Of the Thirteen Colonies that were represented in Philadelphia in 1776 and which became the core of the nascent United States, Connecticut and Rhode Island elected to keep the royal charters they had been granted as colonies in the 17th century, adhering to them in all matters that did not directly contradict their independence from Britain. Connecticut only received a new constitution in 1818, and Rhode Island kept to its original 1663 charter until forced by a popular rebellion to draft a new one in 1843. The eleven colonies that did set about drafting state constitutions in the 1770s did so under different circumstances and by different means.
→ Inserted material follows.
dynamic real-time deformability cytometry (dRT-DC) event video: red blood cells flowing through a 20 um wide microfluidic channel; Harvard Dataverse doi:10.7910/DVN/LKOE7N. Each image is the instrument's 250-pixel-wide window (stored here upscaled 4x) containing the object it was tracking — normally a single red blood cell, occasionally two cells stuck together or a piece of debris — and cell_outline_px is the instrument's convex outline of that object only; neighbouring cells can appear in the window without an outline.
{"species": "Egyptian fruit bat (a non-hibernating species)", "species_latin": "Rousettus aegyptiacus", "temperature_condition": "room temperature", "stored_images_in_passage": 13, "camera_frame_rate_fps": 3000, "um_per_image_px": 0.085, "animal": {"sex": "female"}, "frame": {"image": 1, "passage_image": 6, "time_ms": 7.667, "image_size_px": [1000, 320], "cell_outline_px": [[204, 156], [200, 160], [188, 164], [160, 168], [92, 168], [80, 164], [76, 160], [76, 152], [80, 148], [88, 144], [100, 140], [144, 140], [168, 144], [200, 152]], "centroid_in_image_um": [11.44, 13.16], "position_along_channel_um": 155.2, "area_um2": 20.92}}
Among his other instructions, Adams recommended that the colonies convene special conventions for the purpose of drafting their new charters, and that the resulting documents be submitted to the people for ratification. The special conventions, he argued, were preferable to leaving the task to the various state legislatures, as there would be nothing to stop those same representative bodies from altering or abolishing the constitutions at some later date. The calling of special conventions emphasized how unique and important the constitutions were, and the ratification process reinforced the ultimate authority of the general population. His native Massachusetts followed this path in 1779, under his guidance; as did Pennsylvania, Delaware, and Maryland in 1776 (though Maryland’s constitution wasn’t ratified by the people), and Georgia and New York in 1777. Against Adams’ recommendation, Virginia’s constitution was drafted and ratified by the state legislature in 1776. New Hampshire accomplished the same in January of that year, as did South Carolina in March and North Carolina in December. New Jersey’s constitution, intended as a stop-gap measure in the face of imminent British invasion, was composed by a small group of people over the course of five days and ratified by the legislature within forty-eight hours. Interestingly, New Jersey was the only state to allow women to vote (until it was rescinded in 1807, anyway), and in spite of its intended status as temporary the 1776 constitution remained in force for a further sixty-eight years.
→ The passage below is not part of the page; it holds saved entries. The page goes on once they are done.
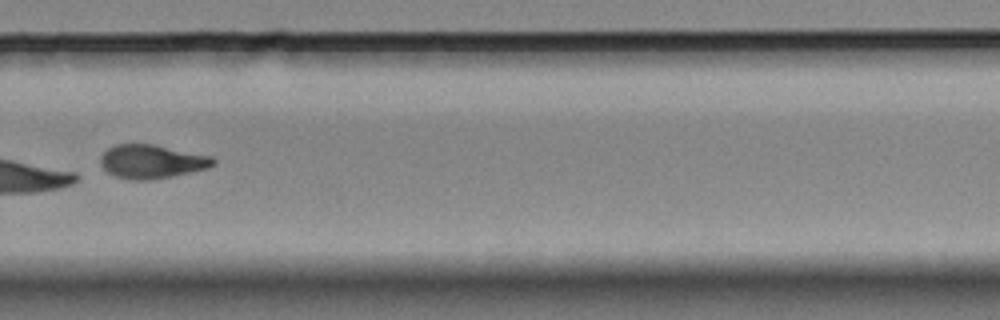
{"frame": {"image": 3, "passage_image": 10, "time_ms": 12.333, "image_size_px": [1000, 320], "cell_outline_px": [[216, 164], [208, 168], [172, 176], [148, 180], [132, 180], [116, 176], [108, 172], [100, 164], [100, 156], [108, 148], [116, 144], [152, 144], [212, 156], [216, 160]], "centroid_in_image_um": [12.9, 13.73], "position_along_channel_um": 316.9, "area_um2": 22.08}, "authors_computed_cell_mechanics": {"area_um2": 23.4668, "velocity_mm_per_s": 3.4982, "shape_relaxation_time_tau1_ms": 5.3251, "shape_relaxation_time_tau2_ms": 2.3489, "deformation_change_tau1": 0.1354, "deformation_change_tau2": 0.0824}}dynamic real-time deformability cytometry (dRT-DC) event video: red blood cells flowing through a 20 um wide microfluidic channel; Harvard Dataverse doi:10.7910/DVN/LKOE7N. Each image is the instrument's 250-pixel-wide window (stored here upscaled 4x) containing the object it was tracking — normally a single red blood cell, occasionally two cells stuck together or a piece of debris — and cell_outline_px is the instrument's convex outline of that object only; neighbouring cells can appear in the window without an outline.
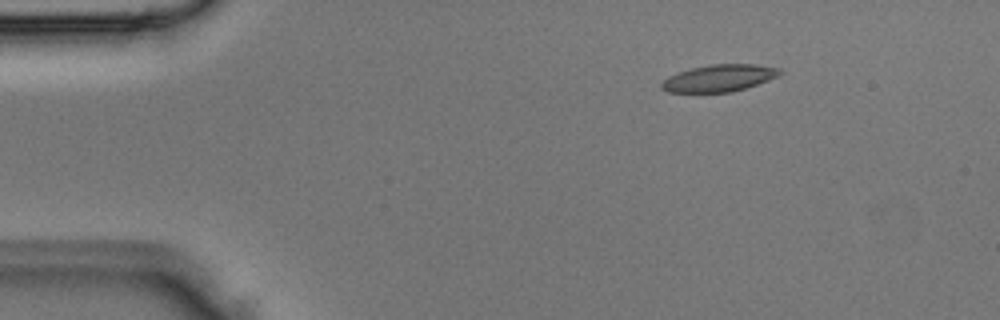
{"species": "Egyptian fruit bat (a non-hibernating species)", "species_latin": "Rousettus aegyptiacus", "temperature_condition": "room temperature", "stored_images_in_passage": 4, "segment_of_instrument_passage": [2, 2], "camera_frame_rate_fps": 3000, "um_per_image_px": 0.085, "animal": {"sex": "male"}, "frame": {"image": 1, "passage_image": 4, "time_ms": 1.0, "image_size_px": [1000, 320], "cell_outline_px": [[780, 76], [732, 92], [668, 92], [660, 88], [660, 84], [668, 76], [692, 68], [708, 64], [752, 64], [776, 68], [780, 72]], "centroid_in_image_um": [61.08, 6.64], "position_along_channel_um": 23.9, "area_um2": 18.32}}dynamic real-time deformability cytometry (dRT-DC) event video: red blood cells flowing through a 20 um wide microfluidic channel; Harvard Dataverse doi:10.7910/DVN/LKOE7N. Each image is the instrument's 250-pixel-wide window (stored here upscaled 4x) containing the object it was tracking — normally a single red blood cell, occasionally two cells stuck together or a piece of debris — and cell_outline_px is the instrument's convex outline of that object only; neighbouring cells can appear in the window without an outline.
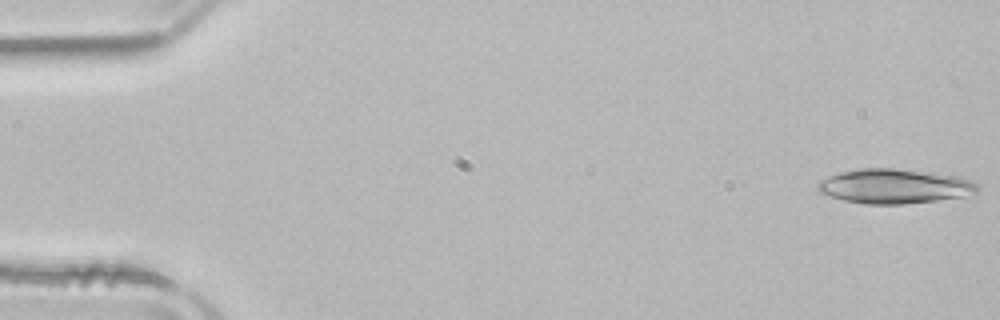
{"species": "common noctule bat (a hibernating species)", "species_latin": "Nyctalus noctula", "temperature_condition": "room temperature", "stored_images_in_passage": 16, "camera_frame_rate_fps": 3000, "um_per_image_px": 0.085, "animal": {"sex": "male", "body_mass_g": 21.5, "forearm_length_mm": 52.0}, "frame": {"image": 1, "passage_image": 1, "time_ms": 0.0, "image_size_px": [1000, 320], "cell_outline_px": [[980, 192], [976, 196], [904, 204], [864, 204], [844, 200], [820, 192], [816, 188], [816, 184], [820, 180], [828, 176], [840, 172], [860, 168], [892, 168], [932, 172], [960, 176], [972, 180], [980, 188]], "centroid_in_image_um": [76.14, 15.83], "position_along_channel_um": 8.9, "area_um2": 32.83}}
These early state constitution varied in their content as well. Some contained a bill of rights similar to the one ratified by the British Parliament in 1689, suitably adapted to republican principles, while others did not. A few, like Pennsylvania’s, described a unicameral legislature (with only a single chamber of popularly elected representatives), while most others were bicameral (containing also a second chamber, usually referred to as a senate or council of state). None of the constitutions allowed for a popularly elected executive, but rather mandated that the legislature elect a president (usually for a single year-long term). Of these eleven documents, most were replaced within a few decades or in some cases only a few years, and Massachusetts’ 1779 constitution is the only one that remains in force (after 120 amendments). That being said, while the influence of Adams’ Thoughts on Government was not always strongly felt in the structure of the new constitutions, it played a significant part in underlying the logic behind their existence and the principles they sought to enshrine.